The final interview of the day was with the Admiral himself. You sit in a small chair across from him behind his big desk. Behind you there's a table where two other guys (Navy Captains not in uniform, I later learned) sit and take notes. I was asked if I expected to get married and how was math (I was a math major) like being married. He's looking to see if you can keep your cool and think outside the box, and appropriateness didn't enter into it. The final question was "which of those two guys back there is better looking". At first I declined to answer but he said I had to, so I picked one. Then he sent me out in the hall to wait.

A few minutes later he sent the guy I had NOT picked to ask me why I thought the other one was better looking. Mind you, I was just 21 and these guys were in their 40's (plus). Neither one was particularly attractive to me at the time; I'd chosen completely at random. But the guy who came out had a comb over so I told him the other guy had better hair.

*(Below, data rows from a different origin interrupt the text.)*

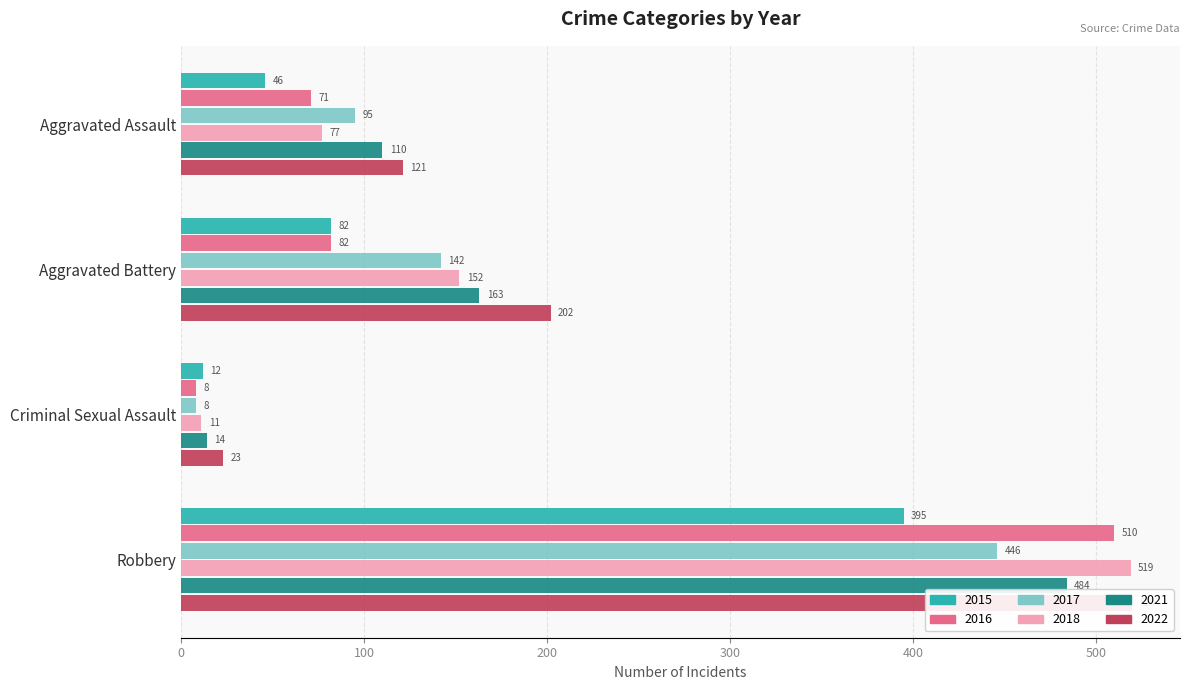

What is the value of the 2016 bar at the 3rd from the left?

8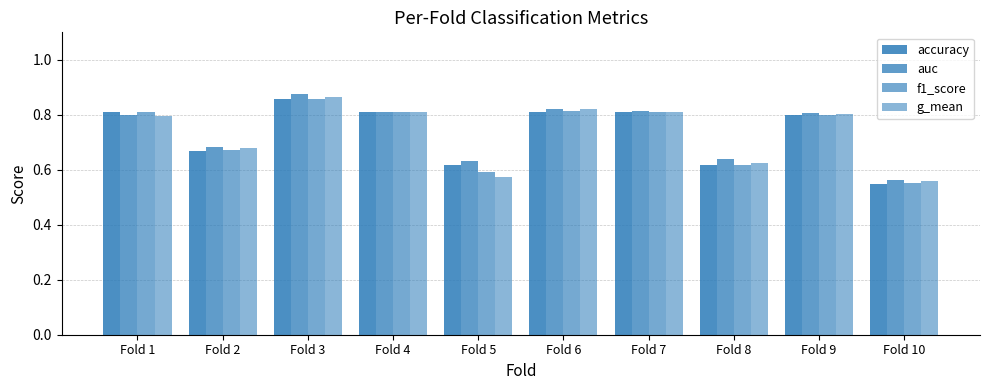

The f1_score series shows 0.6 at Fold 5. True or false?

True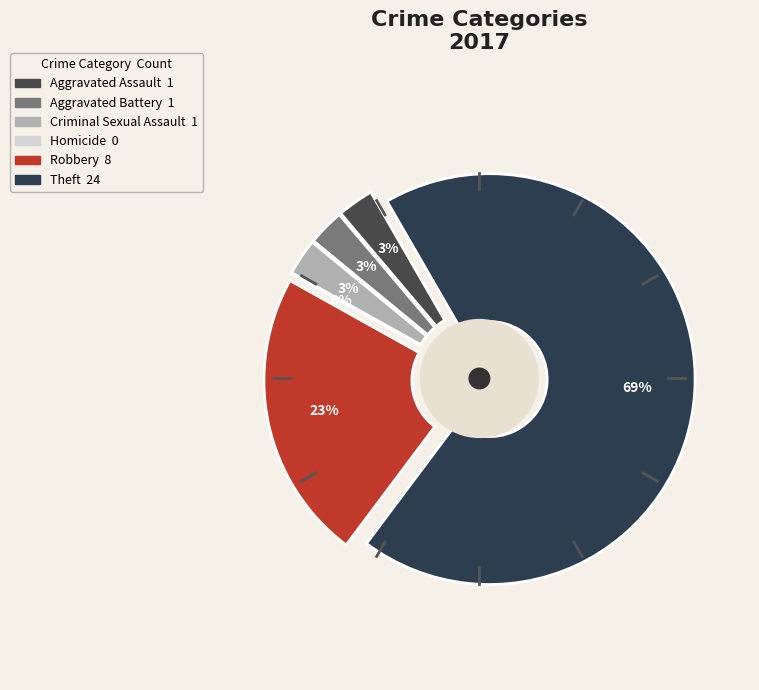

Is there any slice that represents more than half of the pie?

Yes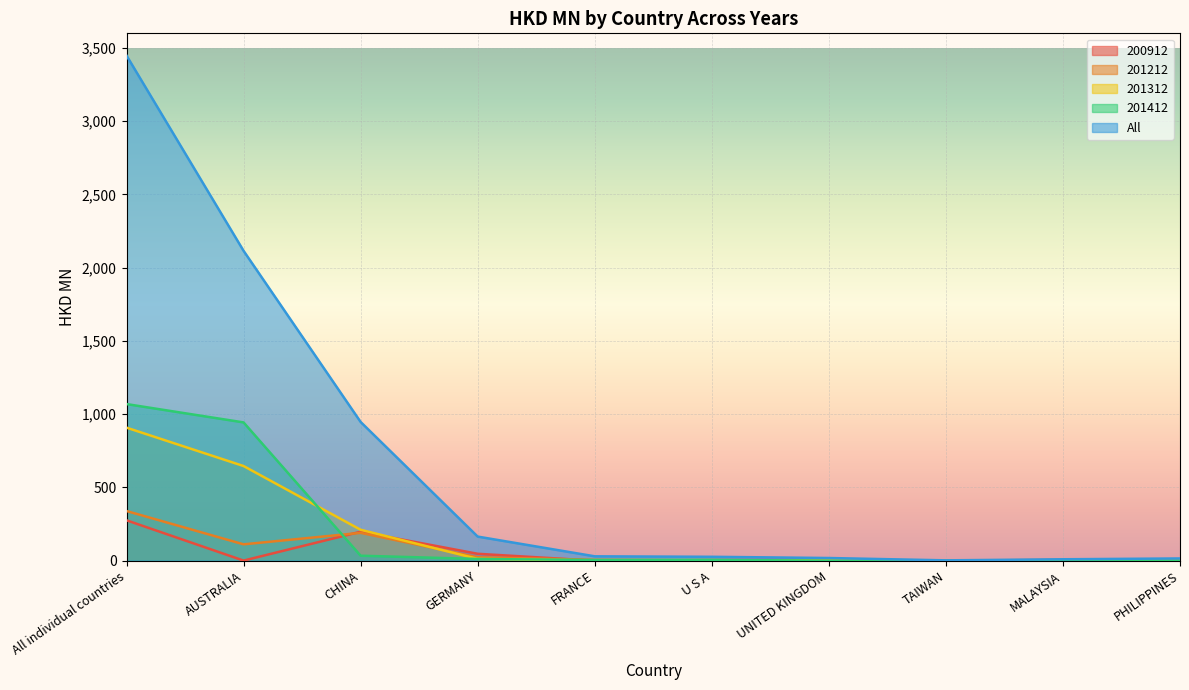

What is the difference between the 201412 values at MALAYSIA and FRANCE?

5.0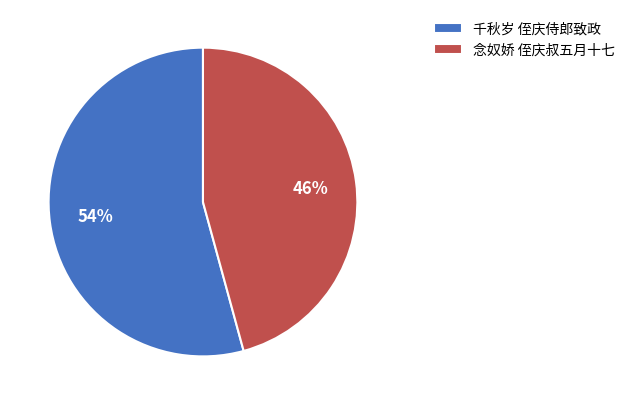

Do 念奴娇 侄庆叔五月十七 and 千秋岁 侄庆侍郎致政 together represent more than half of the pie?

Yes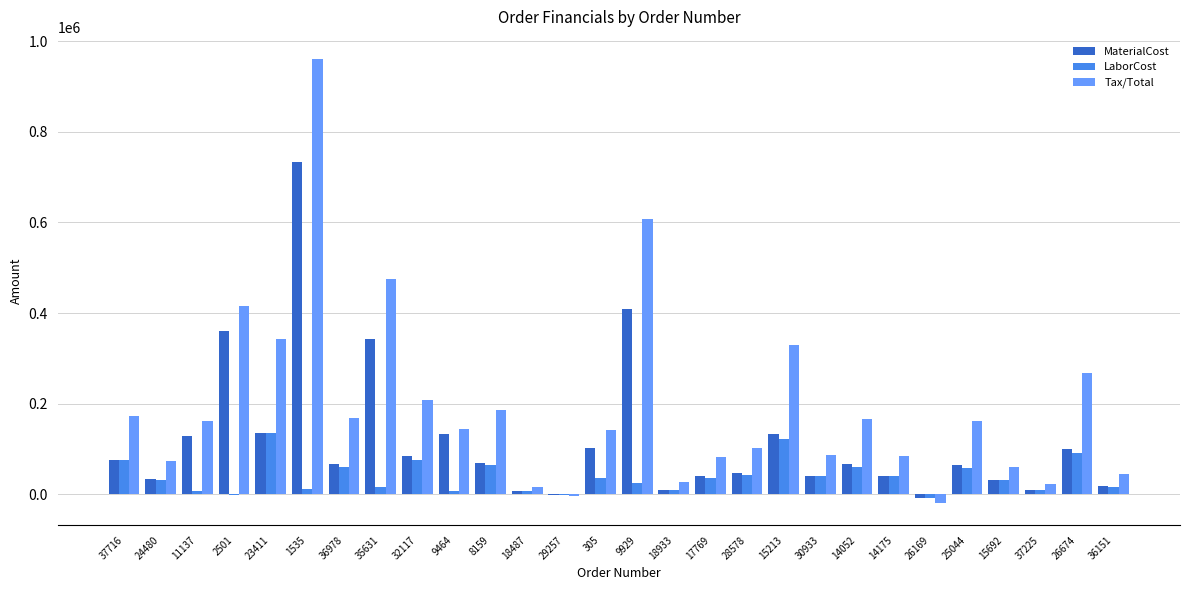

Which series changed the most between 30933 and 37225?

Tax/Total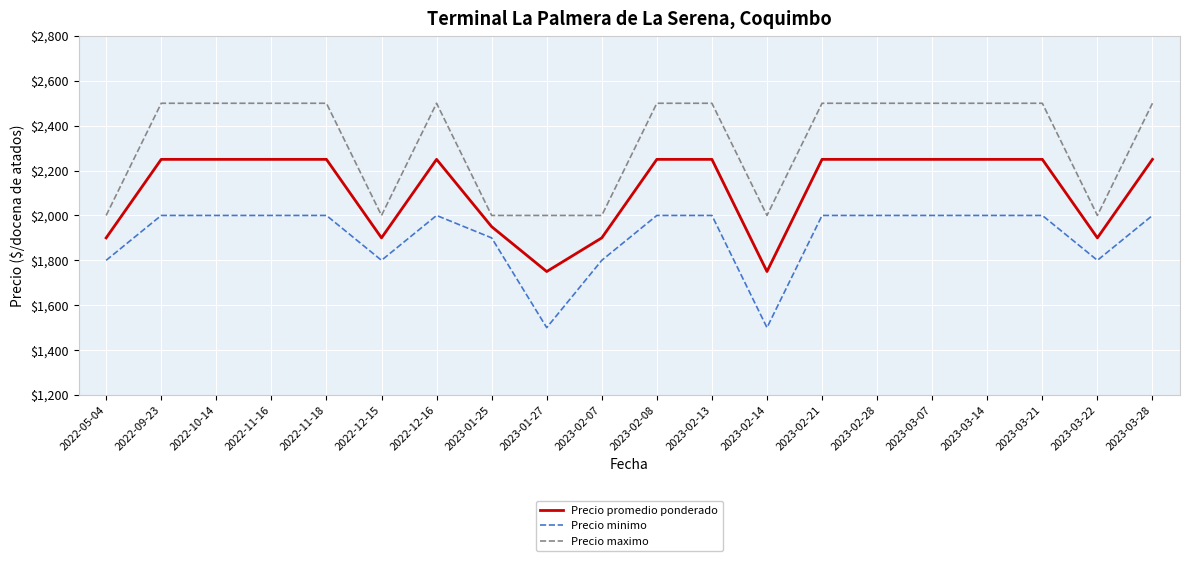

The value of Precio promedio ponderado at 2023-01-27 is 1011. True or false?

False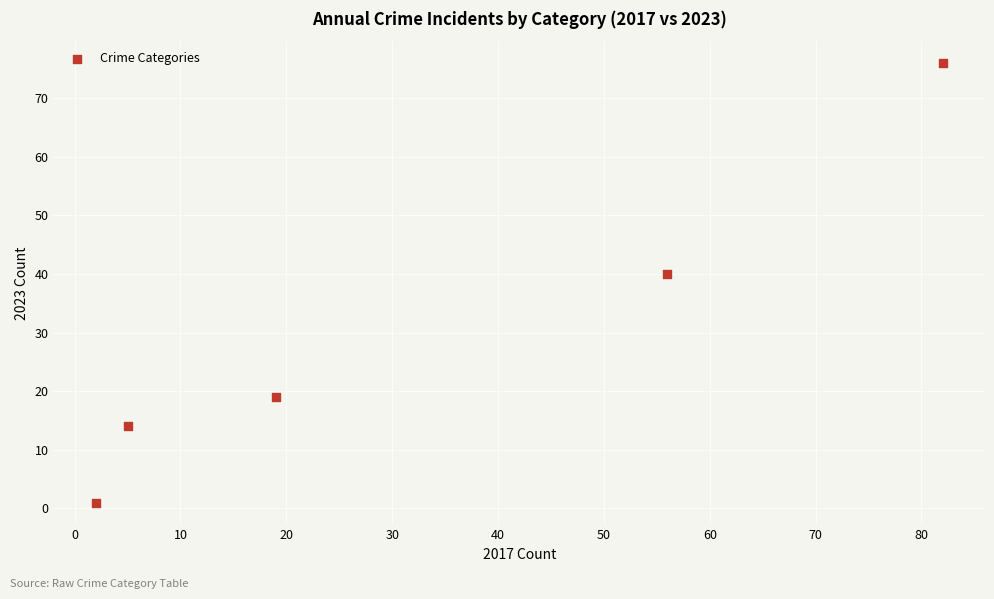

What is the range of X values (max minus min)?

80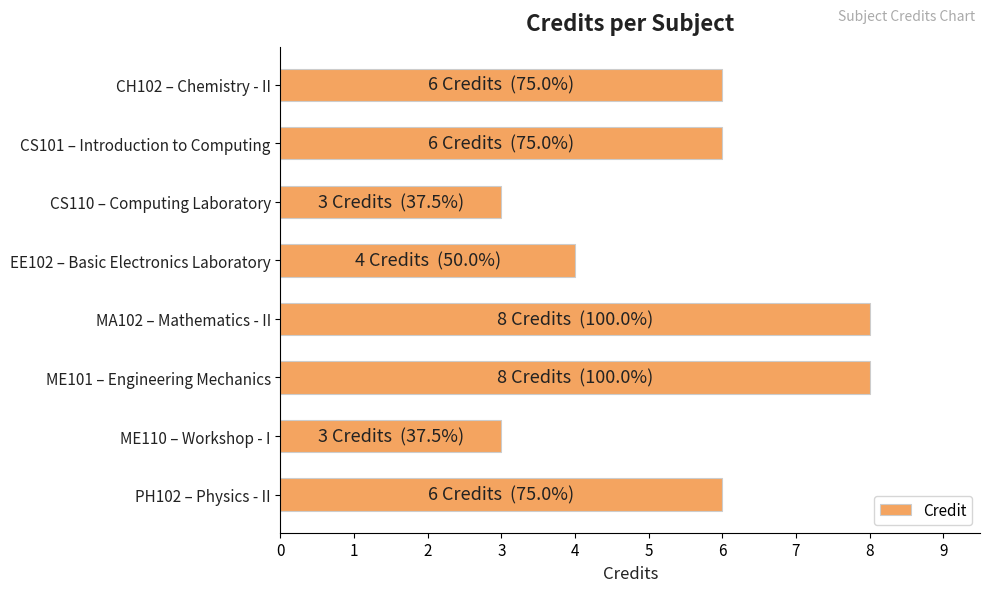

Is it true that the value at CS110 – Computing Laboratory is 3?

True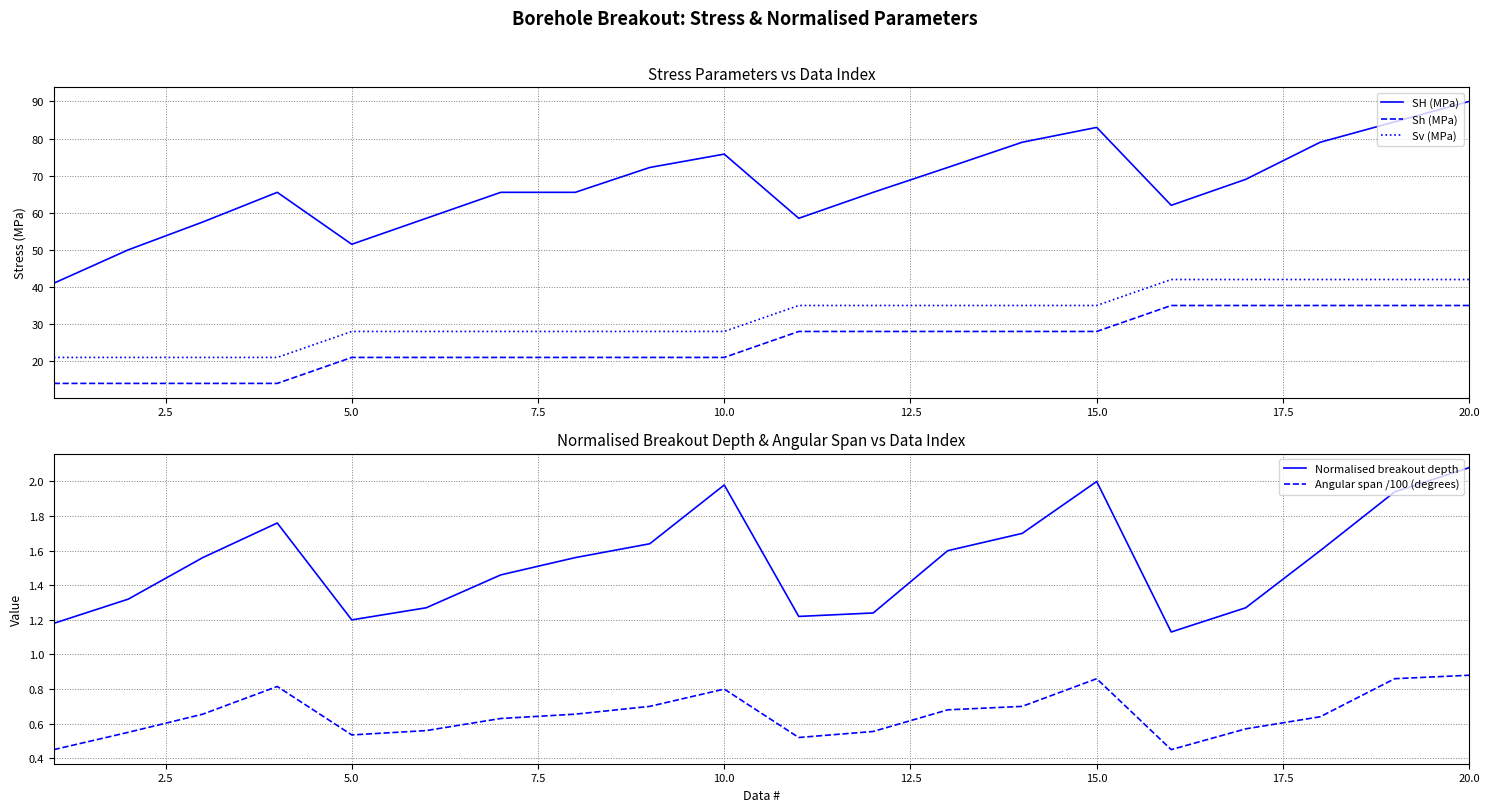

True or false: Sh (MPa) and Sv (MPa) intersect in this chart.

False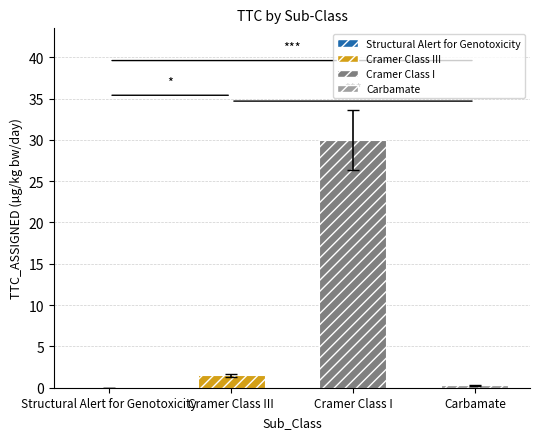

Between Structural Alert for Genotoxicity and Carbamate, which is larger?

Carbamate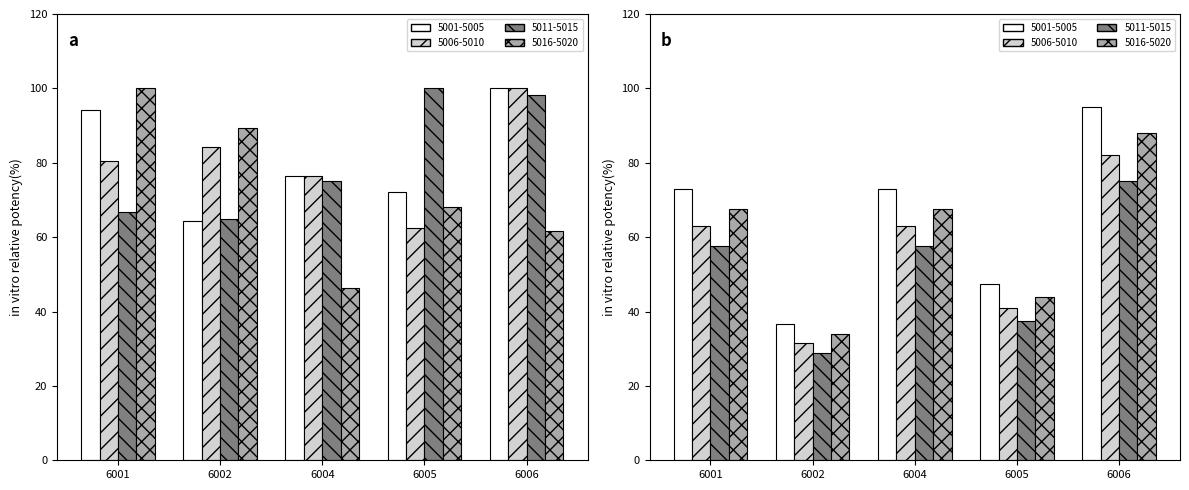

Read the 5016-5020 value at 6005.

68.1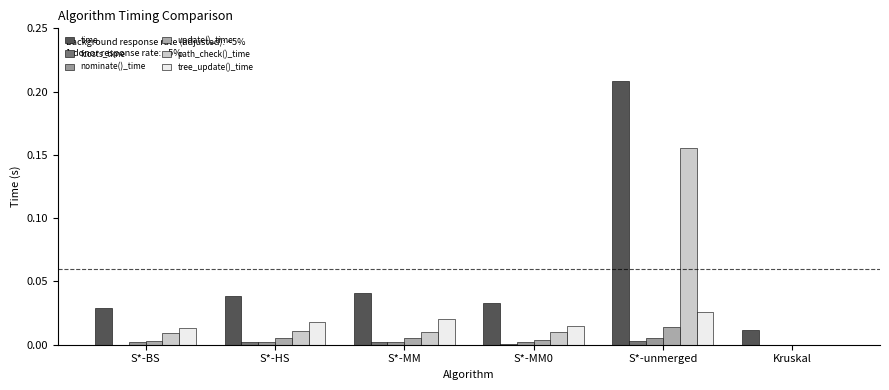

Reading right to left, extract all data points from this chart.

time: Kruskal=0.0	S*-unmerged=0.2	S*-MM0=0.0	S*-MM=0.0	S*-HS=0.0	S*-BS=0.0
fcosts_time: Kruskal=0.0	S*-unmerged=0.0	S*-MM0=0.0	S*-MM=0.0	S*-HS=0.0	S*-BS=0.0
nominate()_time: Kruskal=0.0	S*-unmerged=0.0	S*-MM0=0.0	S*-MM=0.0	S*-HS=0.0	S*-BS=0.0
update()_time: Kruskal=0.0	S*-unmerged=0.0	S*-MM0=0.0	S*-MM=0.0	S*-HS=0.0	S*-BS=0.0
path_check()_time: Kruskal=0.0	S*-unmerged=0.2	S*-MM0=0.0	S*-MM=0.0	S*-HS=0.0	S*-BS=0.0
tree_update()_time: Kruskal=0.0	S*-unmerged=0.0	S*-MM0=0.0	S*-MM=0.0	S*-HS=0.0	S*-BS=0.0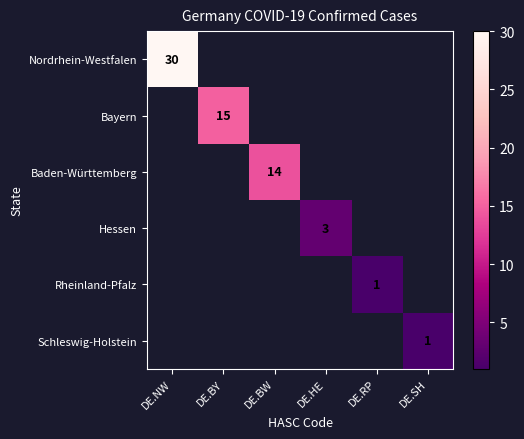

Which series has the largest range (max minus min)?

Nordrhein-Westfalen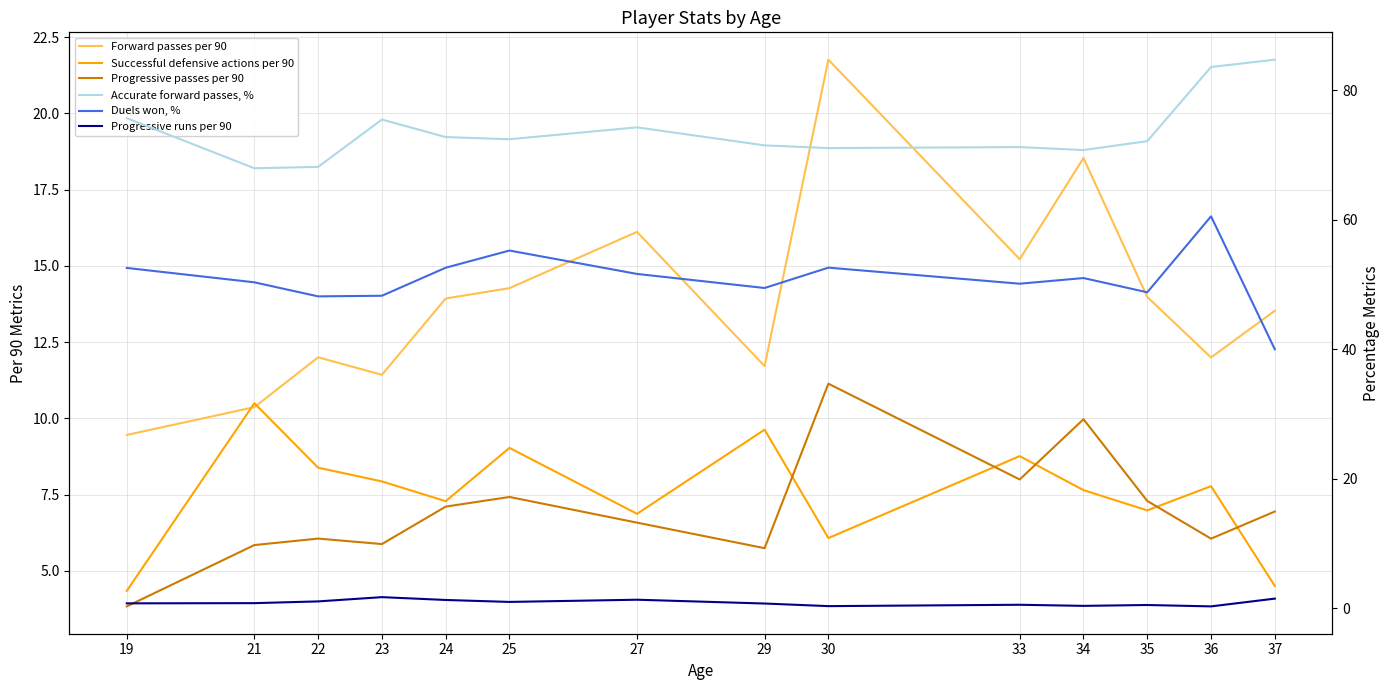

What is the difference between the highest and lowest values at 21?

67.2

I did get the position. . . .got thoroughly drunk that night. . . . .

Ann


----------



## Betsy the Quilter (Oct 27, 2008)

The Admiral apparently hadn't changed much over the years.  A very good friend of ours, a Naval Academy graduate ("ring knocker") who is in his mid 70s now, interviewed with ADM Rickover sometime around 1959-61, my husband can't quite remember.  Walter flew from San Diego to DC for the interview, waited 3 days for in the outer office (I guess he went home at night, LOL) and then the Admiral told him to come back in 90 days after he lost weight.  ADM Rickover wrote a letter to Walter's wife telling her to put him on the diet.  Walter came back thinner and got the job.

Betsy


----------